Friday, May 13, 2011

The Trouble With Plan A

There were several things wrong with Plan B, the most important of which was that it was not proposed by the Malloy administration as a serious effort to control spending, the pink elephant in budget room. But Plan A as currently constructed does not control spending either, because spending in Connecticut is driven by entitlements, long term union contracts and binding arbitration, cost escalators left untouched by Plan A.

Plan B was never more than a pistol held to the temples of union negotiators who had resisted the gubernatorial dictates of Plan A.

Conceived as a threat, Plan B was presented to the general public as a threat, and its conception and presentation were received by the general public in the same spirit. Indeed, Governor Dannel Malloy and both leaders of the Democratic dominated General Assembly, President of the Senate Don Williams and Speaker of the House Chris Donovan, repeatedly and roundly condemned Plan B even as it was presented, as a cruel default budget plan. Plan B was not Mr. Malloy’s preferred option, the governor said repeatedly.

State Senator Edith Prague, during her 28 years in the General Assembly a devoted union supporter, fairly fainted when she got a gander at Plan B, every Democrat’s mock-up of what they think a Republican budget might have looked like if union operatives had failed to turn out a sufficient number of votes in two of Connecticut’s principal cities during the gubernatorial election, which votes drove the election in Mr. Malloy’s favor by the slimmest of margins and prevented a Republican victory.

"This Plan B takes my breath away,'' said the vice chairwoman of the budget-writing appropriations committee.”It's so unbelievable what it would do to the state of Connecticut. I can't believe these cuts. This is the worst I have seen.''

Plan B passed along Mr. Malloy’s “shared sacrifice” to municipalities by threatening to cut state grants to towns. Among Democrats, it has been supposed that such cuts would result in higher property taxes. But, in fact, such cuts, accompanied by reductions in state mandates, easily could have resulted in cost saving measures within municipalities that might have rolled back than Plan A the tsunami of spending that threatens to beggar the state. Towns, through budget referendums, have been much more successful in reducing costs than have legislators in the Democratic dominated General Assembly.

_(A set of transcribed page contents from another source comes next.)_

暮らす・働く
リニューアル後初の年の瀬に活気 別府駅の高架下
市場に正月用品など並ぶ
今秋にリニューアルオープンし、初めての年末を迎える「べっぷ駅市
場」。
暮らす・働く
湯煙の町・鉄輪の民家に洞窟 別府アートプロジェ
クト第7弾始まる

When Republican leader John McKinney rose in the state senate to protest the Democratic hegemon that had produced a budget without a single Republican fingerprint on it, he touched very lightly on the recent strange doings within the Massachusetts legislature, dominated even more heavily by Democrats, “if one could believe such a thing,” than the General Assembly in Connecticut.

Perhaps to spare the fidgeting Mr. Williams seated beside him, Mr. McKinney did not let the words “repeal binding arbitration” fall from his lips. He spoke in general terms of the Massachusetts legislature having done things that would astonish and appall Democrats in Connecticut. In fact, the Massachusetts legislature, fitfully attempting to regain control of spending, had produced bill abolishing binding arbitration.

Binding arbitration, entitlements and long term union contracts have this in common: They all bind future governors and legislators and are, for that reason, profoundly anti-republican. At the center of republican government lies the notion that a legislature should not be able to bind its successor. The republican ideal is that the people, through their elected representatives, should be able to shape the future. Costly entitlements frustrate republican government. By way of example, the entitlement liabilities of Medicare, Medicaid and Social Security amount to $75 trillion, five times the Gross Domestic Product. The national debt is pegged upwards of $14 trillion; but toss in state and municipal debt and the figure balloons to $140 trillion. These are chains that bind. In attempting to repeal binding arbitration, the Democratic dominated Massachusetts legislature is seeking to throw off a few links of the chain to clear the future of roadblocks that prevent a profitable forward movement.

Managing Editor of the Journal Inquirer Chris Powell, who also writes a column in the paper, is one of the best budget commentators in the state. Mr. Powell has been calling upon the Democratic dominated General Assembly to abolish binding arbitration for years, to no avail. Recently his admonitions have had some success – in Wisconsin. And now in Massachussetts. The whirlpool of common sense is edging closer.

In a recent column the very title of which may cause Mrs. Prague to swoon -- “On to Plan B where we should have started” -- Mr. Powell greeted Plan B as a feint in the right direction. With some modifications favorable to unions – the Democratic legislature shaved nearly half a billion off state worker’s “shared sacrifice,” saved municipalities the trouble of pairing down union contracts and pushed effective reform beyond the governors first term -- the General Assembly has now installed Plan A, a much less serious reform package than Plan B. Because tax payers in Connecticut have no union, there were no negotiations that might have affected the tax increases – which includes a budget surplus -- Democrats have thrown like a yoke over the citizens of the state.